Along came the devil. The Spirit teaches us to understand this from Moses’ word. He said, “Now the serpent was more cunning than any beast of the field which the Lord God had made.” (1) He came to the woman and asked her if God had forbidden them to eat from any of the trees in the Garden. With his question, we already see the devil’s technique – to drive a wedge between the believer and God through doubting the Word. Eve perceived this and did attempt to answer correctly. But it was too late. It’s very easy to miss what happens. Listen to how Eve ended her response. “You shall not eat it…lest you die.” With her words, Eve suggested that God did not really mean what He said. Perhaps He was a liar. Perhaps He wouldn’t make good on His threat. By then, it was too late. The devil capitalized on the breach. Adam and Eve ate and the whole creation was plunged into sin.

II.

St. Paul encourages us to not be ignorant of the devil’s schemes. The devil’s plan in the Garden wasn’t immediately to get our parents to eat. It was to get them to abandon God’s Word. He knew it would all be over if he could do that. It has been said that since the devil is an angel, he can’t actually create anything. He can only corrupt. This might even extend to his tricks. He does still use the same one, even now, even on us. Sadly, he is often successful.

The devil’s trick is to remove the Word from the believer’s heart. This is hard to do, so he enlists his helpers – the world and our own flesh. Since the Fall, we all have been affected by concupiscence. This means, in part, that we – by nature – don’t want to have anything to do with God’s Word. The Old Adam is beaten back in our Baptism, but this corruption remains. We must work to keep the Word in our daily lives. But that takes effort – to plan ahead and set aside time daily for family and personal devotions. Do you know what makes that even harder? Everything! We all have many commitments. We have work and family. For many in our parish – and in every parish – it’s fun, our commitment to pleasing ourselves, that pulls us away. Why else are sports on Sunday mornings, if not to remove the Word from our hearts and mouths? Why else have we become so convinced that doing nothing feels so much better on Sundays than other days? 

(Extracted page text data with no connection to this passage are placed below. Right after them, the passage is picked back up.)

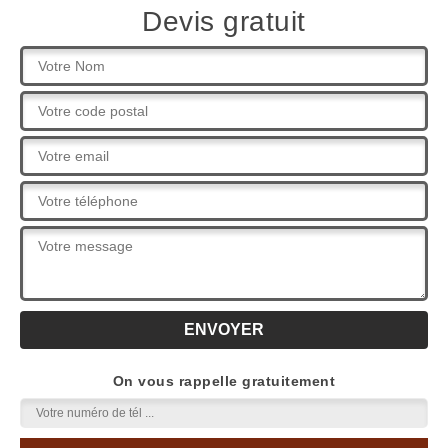
Devis gratuit
On vous rappelle gratuitement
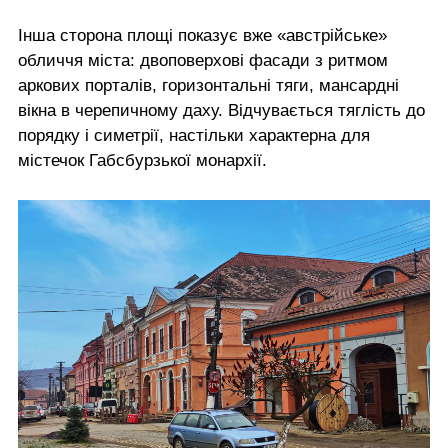
Інша сторона площі показує вже «австрійське»
обличчя міста: двоповерхові фасади з ритмом
аркових порталів, горизонтальні тяги, мансардні
вікна в черепичному даху. Відчувається тяглість до
порядку і симетрії, настільки характерна для
містечок Габсбурзької монархії.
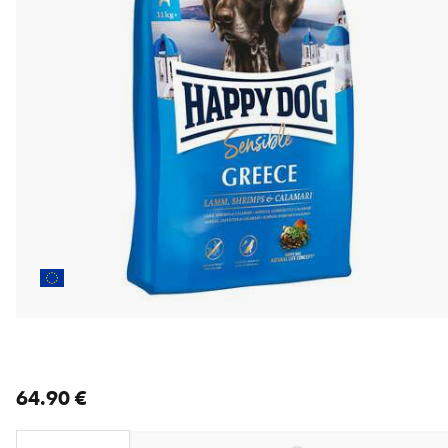
nykyinen hinta 64.90 €
64.90 €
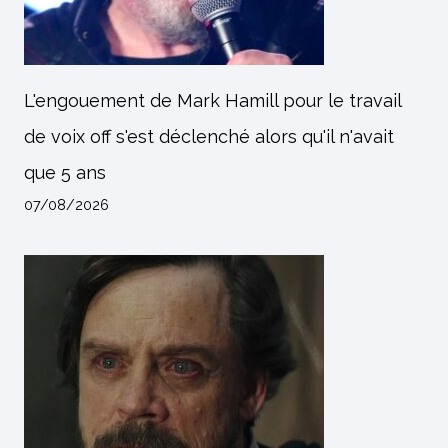
L'engouement de Mark Hamill pour le travail
de voix off s'est déclenché alors qu'il n'avait
que 5 ans
07/08/2026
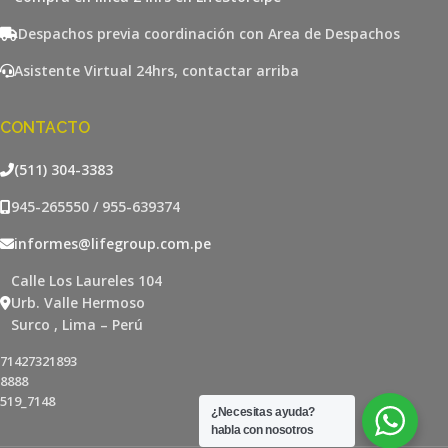
Despachos previa coordinación con Area de Despachos
Asistente Virtual 24hrs, contactar arriba
CONTACTO
(511) 304-3383
945-265550 / 955-639374
informes@lifegroup.com.pe
Calle Los Laureles 104
Urb. Valle Hermoso
Surco , Lima – Perú
71427321893
8888
519_7148
¿Necesitas ayuda?
habla con nosotros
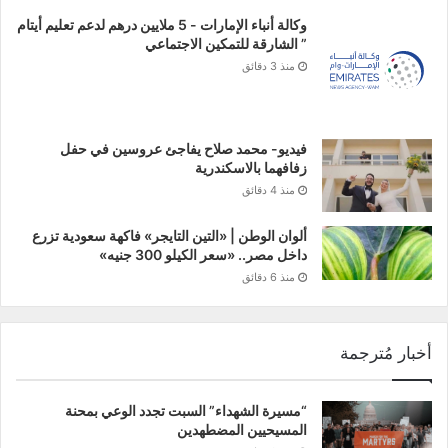
وكالة أنباء الإمارات - 5 ملايين درهم لدعم تعليم أيتام
” الشارقة للتمكين الاجتماعي
منذ 3 دقائق
فيديو- محمد صلاح يفاجئ عروسين في حفل
زفافهما بالاسكندرية
منذ 4 دقائق
ألوان الوطن | «التين التايجر» فاكهة سعودية تزرع
داخل مصر.. «سعر الكيلو 300 جنيه»
منذ 6 دقائق
أخبار مُترجمة
“مسيرة الشهداء” السبت تجدد الوعي بمحنة
المسيحيين المضطهدين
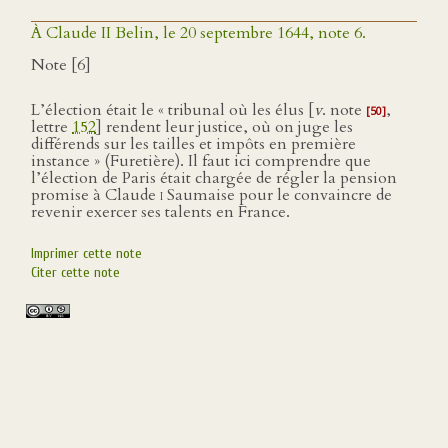
À Claude II Belin, le 20 septembre 1644, note 6.
Note [6]
L’élection était le « tribunal où les élus [
v
. note
,
[50]
lettre
152
] rendent leur justice, où on juge les
différends sur les tailles et impôts en première
instance » (Furetière). Il faut ici comprendre que
l’élection de Paris était chargée de régler la pension
promise à Claude
i
Saumaise pour le convaincre de
revenir exercer ses talents en France.
Imprimer cette note
Citer cette note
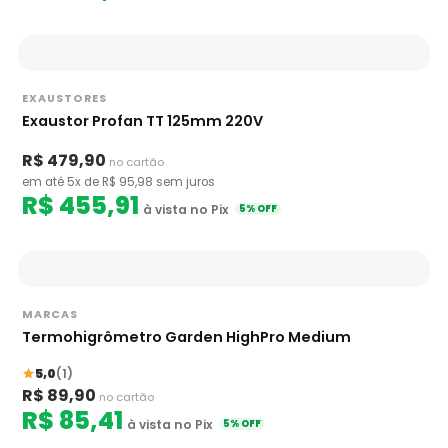
EXAUSTORES
Exaustor Profan TT 125mm 220V
R$ 479,90
no cartão
em até 5x de R$ 95,98 sem juros
R$ 455,91
à vista no Pix
5% OFF
MARCAS
Termohigrômetro Garden HighPro Medium
5,0
(1)
R$ 89,90
no cartão
R$ 85,41
à vista no Pix
5% OFF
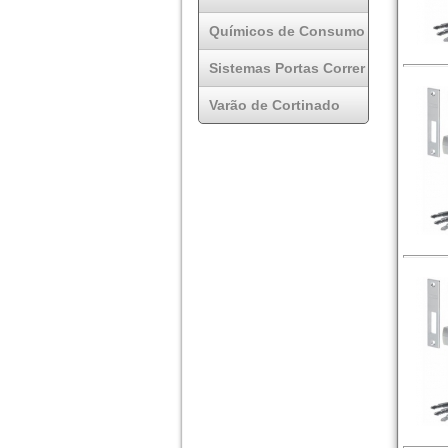
Químicos de Consumo
Sistemas Portas Correr
Varão de Cortinado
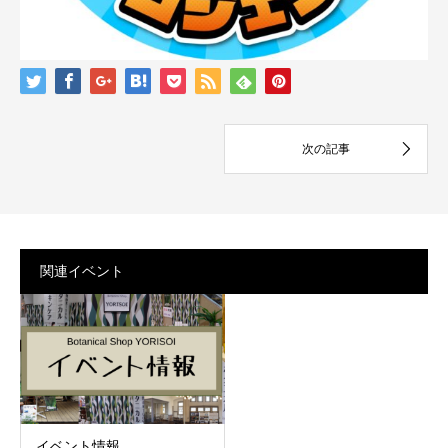
関連イベント
イベント情報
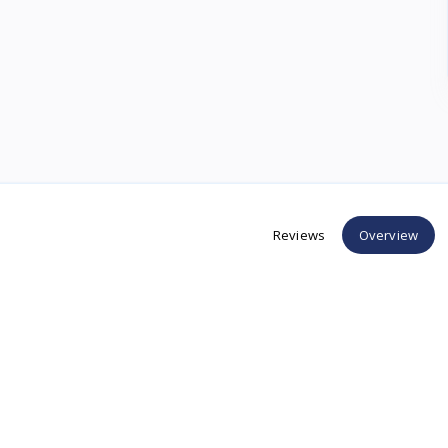
Reviews
Overview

There was one, though, who did not let the Word depart from His heart. We heard about Him, too. Jesus was not defeated by the devil but defeated him by the Word. That way, Jesus could fully crush the devil, sin, and death through His own death and resurrection. Through these, we are forgiven. God triumphed for us so that He might be gracious to us. By His grace, someday we will joy in a renewed creation at our Lord’s Return. May He grant us, in the meantime, the continued grace of the Holy Spirit. When we are faced with temptation, may He grant us to remain in the Word. St. James says, “Resist the devil and he will flee from you.”(4:7) In the Name.